Dawn Treader stirs controversy
The studios behind the new Narnia movie are walking a tightrope in their quest to promote the third film in the fantasy franchise to a Christian audience and to general moviegoers.
The Chronicles of Narnia: The Voyage of the Dawn Treader doesn't open until Friday, but Fox and family-friendly producer Walden Media have been showing it to influential Christians for about a month, even before a finished print was ready.
That the studios have been reaching out to the faith-based community is an obvious strategy, given that it is based on the Narnia series from Christian philosopher C S Lewis.
But they also are going out of their way not to pigeonhole the film as something that will appeal just to the world's 2.2 billion Christians. There are, after all, an additional 4.7 billion inhabitants of Earth.
Sometimes, it can be quite tricky.
Case in point is Liam Neeson, who voices Aslan, the resurrected lion in the upcoming film. The actor said at a news conference last week that his character doesn't necessarily represent Christ. That might be news to Lewis, though, who wrote the opposite before he died in 1963.

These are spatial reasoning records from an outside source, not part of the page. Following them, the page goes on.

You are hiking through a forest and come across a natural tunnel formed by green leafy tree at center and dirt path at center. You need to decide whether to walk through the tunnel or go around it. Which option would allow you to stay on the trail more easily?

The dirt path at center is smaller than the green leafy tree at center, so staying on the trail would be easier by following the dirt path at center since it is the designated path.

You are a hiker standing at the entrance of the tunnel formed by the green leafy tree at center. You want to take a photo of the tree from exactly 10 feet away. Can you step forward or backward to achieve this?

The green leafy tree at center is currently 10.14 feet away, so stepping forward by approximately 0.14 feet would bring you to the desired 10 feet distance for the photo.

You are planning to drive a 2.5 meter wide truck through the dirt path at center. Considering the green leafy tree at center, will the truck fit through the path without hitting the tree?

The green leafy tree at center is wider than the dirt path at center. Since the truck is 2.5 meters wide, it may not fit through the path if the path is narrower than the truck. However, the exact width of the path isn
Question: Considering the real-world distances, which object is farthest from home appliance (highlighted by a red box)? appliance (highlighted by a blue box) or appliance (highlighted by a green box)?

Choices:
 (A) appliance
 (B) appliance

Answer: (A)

"Aslan symbolises a Christlike figure, but he also symbolises for me Mohammed, Buddha and all the great spiritual leaders and prophets over the centuries," Neeson said.
The comment got some passionate bloggers working overtime to rebut Neeson's analysis by using Lewis' own words.

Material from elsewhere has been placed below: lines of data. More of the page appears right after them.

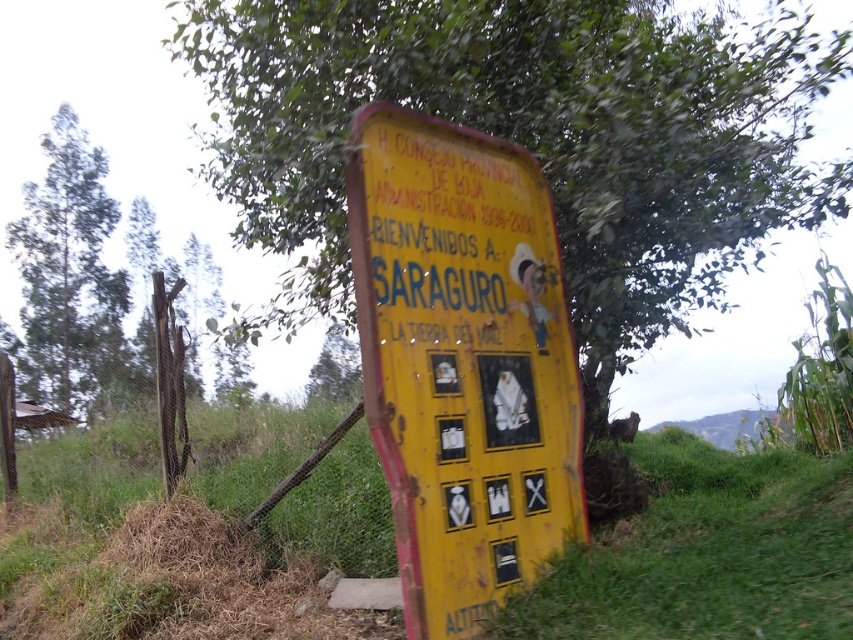
You are a hiker who wants to take a photo of the yellow painted wood sign at center and the green leafy tree at left. If you want the sign to appear larger in the photo than the tree, where should you stand relative to them?

To make the yellow painted wood sign at center appear larger than the green leafy tree at left in the photo, you should stand closer to the yellow painted wood sign at center since it is shorter than the tree. By moving closer to the sign, its image size in the photo will increase relative to the tree.

You are a traveler who has just arrived in Saraguro and see the yellow painted wood sign at center and the green leafy tree at center. According to the sign, where are you now?

The yellow painted wood sign at center indicates that you are in Saraguro, as the sign reads, BIENVENIDOS A SARAGURO LA TIERRA DEL MAIZ, which means Welcome to Saraguro, the Land of Corn.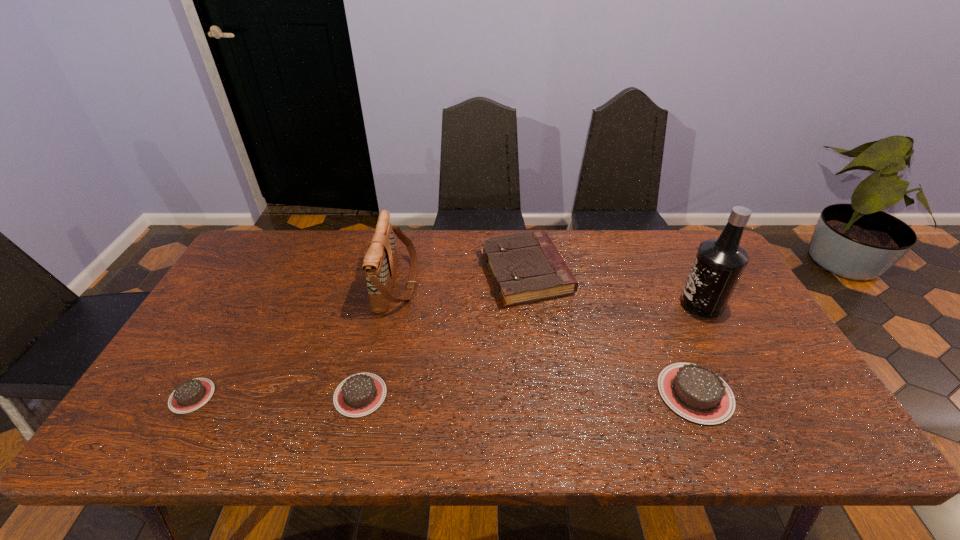
Please point a location where one more chocolate_cake can be added evenly. Please provide its 2D coordinates. Your answer should be formatted as a tuple, i.e. [(x, y)], where the tuple contains the x and y coordinates of a point satisfying the conditions above.

[(528, 394)]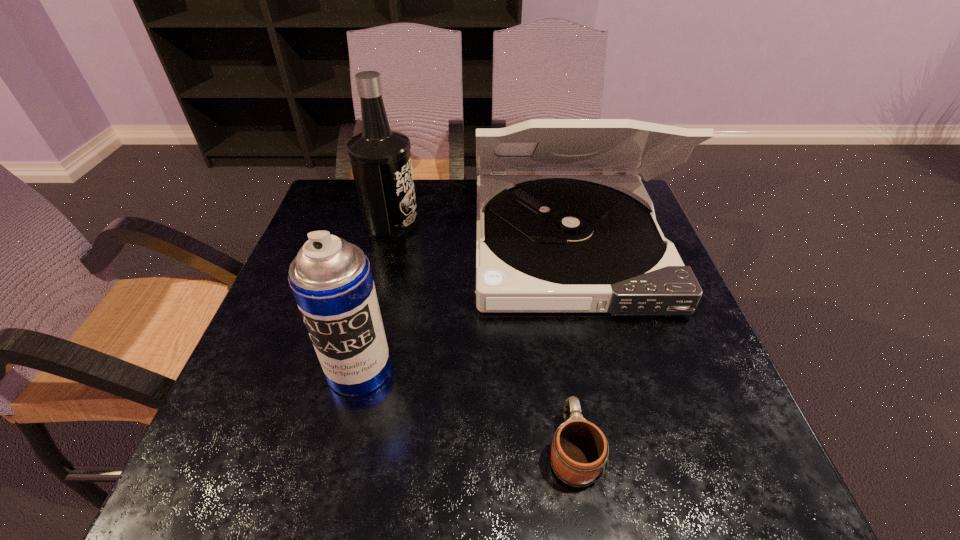
Find the location of a particular element. This screenshot has height=540, width=960. free location located on the side of the mug with the handle is located at coordinates (548, 295).

Locate an element on the screen. Image resolution: width=960 pixels, height=540 pixels. liquor that is at the far edge is located at coordinates (380, 158).

Identify the location of CD player at the far edge. The width and height of the screenshot is (960, 540). (545, 243).

Find the location of a particular element. The image size is (960, 540). object present at the near edge is located at coordinates (579, 451).

Find the location of a particular element. Image resolution: width=960 pixels, height=540 pixels. liquor at the left edge is located at coordinates (380, 158).

Image resolution: width=960 pixels, height=540 pixels. What are the coordinates of `aerosol can located in the left edge section of the desktop` in the screenshot? It's located at point(331,279).

Locate an element on the screen. object present at the right edge is located at coordinates (545, 243).

At what (x,y) coordinates should I click in order to perform the action: click on object that is at the far left corner. Please return your answer as a coordinate pair (x, y). The image size is (960, 540). Looking at the image, I should click on (380, 158).

Where is `object at the far right corner`? The image size is (960, 540). object at the far right corner is located at coordinates (545, 243).

In the image, there is a desktop. Where is `vacant space at the near edge`? The image size is (960, 540). vacant space at the near edge is located at coordinates (433, 500).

"The whole Narnian story is about Christ," Lewis once wrote. He said he "pictured him becoming a lion" because it's the king of beasts and because Christ is called "The Lion of Judah" in the Bible.
Aslan, wrote Lewis, "is an invention giving an imaginary answer to the question: 'What might Christ become like if there really were a world like Narnia?'"
But Dawn Treader producer Mark Johnson agrees with the, shall we say, more inclusive analysis from Neeson, telling The Hollywood Reporter that "resurrection exists in so many different religions in one form or another, so it's hardly exclusively Christian."
"We don't want to favour one group over another ... whether these books are Christian, I don't know," Johnson added.
The website that Fox and Walden have set up at NarniaFaith.com doesn't hedge in its attempt to appeal to Christians. Pastors who visit the site, in fact, are encouraged to tell their congregants that Aslan is Jesus Christ.
The site provides outlines of sermons based on the Narnia stories and a video message from Dawn Treader executive producer Douglas Gresham, a stepson of Lewis. It even offers video clips from the movie to share with churchgoers. One, for example, has Aslan explaining to the children that, "in your world, I have another name. You must learn to know me by it."
That other name is Jesus Christ, we're informed in the "sermon outlines". No mention of Buddha or Mohammad.